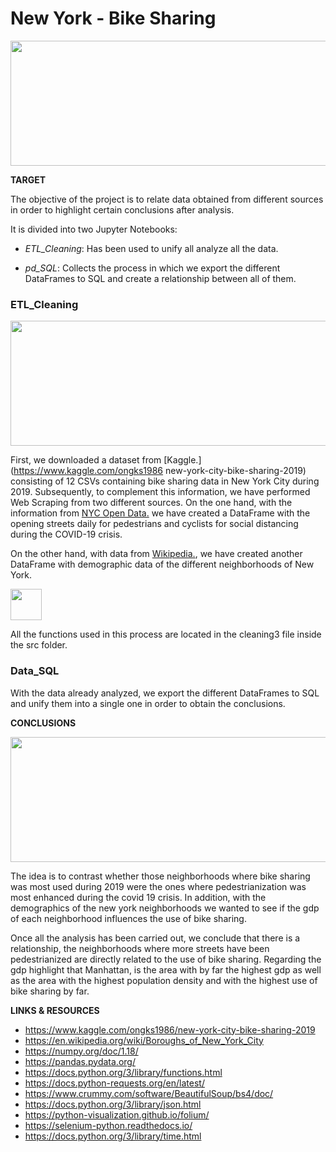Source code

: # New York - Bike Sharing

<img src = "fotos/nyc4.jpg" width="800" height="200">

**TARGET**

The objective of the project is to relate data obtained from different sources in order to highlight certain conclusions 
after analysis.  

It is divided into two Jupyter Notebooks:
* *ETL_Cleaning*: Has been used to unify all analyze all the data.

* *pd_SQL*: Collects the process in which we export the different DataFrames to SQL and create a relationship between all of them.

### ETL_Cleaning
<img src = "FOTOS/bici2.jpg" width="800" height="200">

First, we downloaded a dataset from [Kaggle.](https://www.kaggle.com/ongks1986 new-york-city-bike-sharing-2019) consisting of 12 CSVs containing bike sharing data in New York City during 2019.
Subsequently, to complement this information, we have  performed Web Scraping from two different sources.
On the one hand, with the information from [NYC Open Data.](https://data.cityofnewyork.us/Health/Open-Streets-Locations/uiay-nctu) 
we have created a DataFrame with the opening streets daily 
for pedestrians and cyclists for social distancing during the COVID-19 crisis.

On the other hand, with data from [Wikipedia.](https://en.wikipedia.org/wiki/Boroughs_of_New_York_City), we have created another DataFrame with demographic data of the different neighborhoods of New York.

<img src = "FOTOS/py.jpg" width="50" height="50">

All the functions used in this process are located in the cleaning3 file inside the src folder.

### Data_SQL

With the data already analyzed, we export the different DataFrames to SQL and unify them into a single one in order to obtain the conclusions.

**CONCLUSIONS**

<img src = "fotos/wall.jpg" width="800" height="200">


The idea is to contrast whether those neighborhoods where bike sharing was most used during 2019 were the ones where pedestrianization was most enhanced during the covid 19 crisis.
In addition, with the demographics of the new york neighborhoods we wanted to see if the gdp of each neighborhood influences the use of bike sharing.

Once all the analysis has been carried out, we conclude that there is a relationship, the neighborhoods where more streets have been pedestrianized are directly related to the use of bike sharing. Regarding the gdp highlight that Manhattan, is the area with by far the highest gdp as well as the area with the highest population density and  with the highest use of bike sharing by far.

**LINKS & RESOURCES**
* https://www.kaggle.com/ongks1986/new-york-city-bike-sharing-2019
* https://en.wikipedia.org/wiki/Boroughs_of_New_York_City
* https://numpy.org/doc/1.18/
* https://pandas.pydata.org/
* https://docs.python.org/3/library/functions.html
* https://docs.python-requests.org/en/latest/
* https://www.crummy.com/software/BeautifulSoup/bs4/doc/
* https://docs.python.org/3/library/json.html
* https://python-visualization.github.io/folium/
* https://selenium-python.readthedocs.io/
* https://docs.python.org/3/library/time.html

...

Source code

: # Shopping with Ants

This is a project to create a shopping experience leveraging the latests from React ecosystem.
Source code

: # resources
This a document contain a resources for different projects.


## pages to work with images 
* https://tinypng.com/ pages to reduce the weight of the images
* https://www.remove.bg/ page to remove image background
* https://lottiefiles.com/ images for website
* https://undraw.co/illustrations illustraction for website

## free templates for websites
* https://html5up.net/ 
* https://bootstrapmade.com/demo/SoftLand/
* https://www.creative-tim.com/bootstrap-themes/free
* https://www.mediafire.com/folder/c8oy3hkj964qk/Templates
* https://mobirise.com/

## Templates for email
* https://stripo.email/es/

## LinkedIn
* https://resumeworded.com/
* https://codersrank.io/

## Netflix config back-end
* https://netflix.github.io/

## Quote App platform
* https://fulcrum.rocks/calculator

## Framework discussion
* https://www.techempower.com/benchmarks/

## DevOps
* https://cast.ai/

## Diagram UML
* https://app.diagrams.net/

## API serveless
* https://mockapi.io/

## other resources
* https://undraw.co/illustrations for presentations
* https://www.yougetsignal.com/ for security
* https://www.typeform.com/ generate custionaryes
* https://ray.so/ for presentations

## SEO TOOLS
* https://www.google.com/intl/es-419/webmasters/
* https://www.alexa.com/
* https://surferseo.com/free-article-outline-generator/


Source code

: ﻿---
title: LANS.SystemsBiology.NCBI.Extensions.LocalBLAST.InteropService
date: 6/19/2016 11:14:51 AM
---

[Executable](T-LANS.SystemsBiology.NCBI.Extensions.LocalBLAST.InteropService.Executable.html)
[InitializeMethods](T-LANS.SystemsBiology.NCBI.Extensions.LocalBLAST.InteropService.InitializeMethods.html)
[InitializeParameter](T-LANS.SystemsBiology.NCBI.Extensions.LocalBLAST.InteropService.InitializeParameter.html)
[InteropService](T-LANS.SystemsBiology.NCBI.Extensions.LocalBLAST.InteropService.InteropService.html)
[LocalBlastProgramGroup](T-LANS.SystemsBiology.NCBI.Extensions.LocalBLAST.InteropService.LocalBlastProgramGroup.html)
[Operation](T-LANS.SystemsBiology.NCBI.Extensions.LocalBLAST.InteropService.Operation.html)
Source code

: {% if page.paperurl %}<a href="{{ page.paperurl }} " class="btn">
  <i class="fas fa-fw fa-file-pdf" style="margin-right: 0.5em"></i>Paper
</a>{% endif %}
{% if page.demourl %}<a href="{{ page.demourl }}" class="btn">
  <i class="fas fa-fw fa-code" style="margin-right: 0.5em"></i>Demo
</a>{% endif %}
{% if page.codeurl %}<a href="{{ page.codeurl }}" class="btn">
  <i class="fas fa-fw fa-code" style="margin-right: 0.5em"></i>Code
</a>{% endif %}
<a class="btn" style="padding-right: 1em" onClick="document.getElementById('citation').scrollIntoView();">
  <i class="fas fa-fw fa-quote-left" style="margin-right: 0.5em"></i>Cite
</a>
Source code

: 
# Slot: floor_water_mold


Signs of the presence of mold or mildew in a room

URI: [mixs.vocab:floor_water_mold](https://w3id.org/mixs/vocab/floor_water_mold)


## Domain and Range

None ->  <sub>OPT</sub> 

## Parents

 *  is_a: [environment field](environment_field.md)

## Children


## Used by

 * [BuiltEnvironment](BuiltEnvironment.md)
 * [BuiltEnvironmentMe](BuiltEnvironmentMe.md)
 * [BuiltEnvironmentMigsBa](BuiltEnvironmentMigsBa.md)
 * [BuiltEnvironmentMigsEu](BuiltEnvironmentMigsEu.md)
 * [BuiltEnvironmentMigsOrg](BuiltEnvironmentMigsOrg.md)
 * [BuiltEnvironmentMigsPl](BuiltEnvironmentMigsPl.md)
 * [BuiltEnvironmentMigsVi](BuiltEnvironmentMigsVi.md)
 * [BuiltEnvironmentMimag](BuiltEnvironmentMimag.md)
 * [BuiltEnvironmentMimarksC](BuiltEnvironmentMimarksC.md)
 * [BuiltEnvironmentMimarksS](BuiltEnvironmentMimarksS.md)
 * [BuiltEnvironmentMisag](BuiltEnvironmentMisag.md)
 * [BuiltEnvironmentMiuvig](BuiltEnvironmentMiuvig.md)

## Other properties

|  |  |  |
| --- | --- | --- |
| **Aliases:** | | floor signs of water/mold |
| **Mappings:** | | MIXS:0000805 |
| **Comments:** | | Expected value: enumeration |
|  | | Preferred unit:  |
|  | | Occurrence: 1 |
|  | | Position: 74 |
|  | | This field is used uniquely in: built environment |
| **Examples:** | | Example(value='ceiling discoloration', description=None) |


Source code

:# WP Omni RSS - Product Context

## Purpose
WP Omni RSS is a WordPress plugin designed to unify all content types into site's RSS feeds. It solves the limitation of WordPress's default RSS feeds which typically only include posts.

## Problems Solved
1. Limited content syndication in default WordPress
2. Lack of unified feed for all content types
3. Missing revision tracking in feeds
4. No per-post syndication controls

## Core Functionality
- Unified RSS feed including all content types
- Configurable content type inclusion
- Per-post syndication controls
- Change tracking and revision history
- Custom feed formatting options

ASSIGNED TASK:
Can you give the lines between the one holding "The idea is" and the one holding "Once all the", inclusive, with "bike sharing" swapped for "bike rental" and everything else left unchanged?

ANSWER BELOW:
The idea is to contrast whether those neighborhoods where bike rental was most used during 2019 were the ones where pedestrianization was most enhanced during the covid 19 crisis.
In addition, with the demographics of the new york neighborhoods we wanted to see if the gdp of each neighborhood influences the use of bike rental.

Once all the analysis has been carried out, we conclude that there is a relationship, the neighborhoods where more streets have been pedestrianized are directly related to the use of bike rental. Regarding the gdp highlight that Manhattan, is the area with by far the highest gdp as well as the area with the highest population density and  with the highest use of bike rental by far.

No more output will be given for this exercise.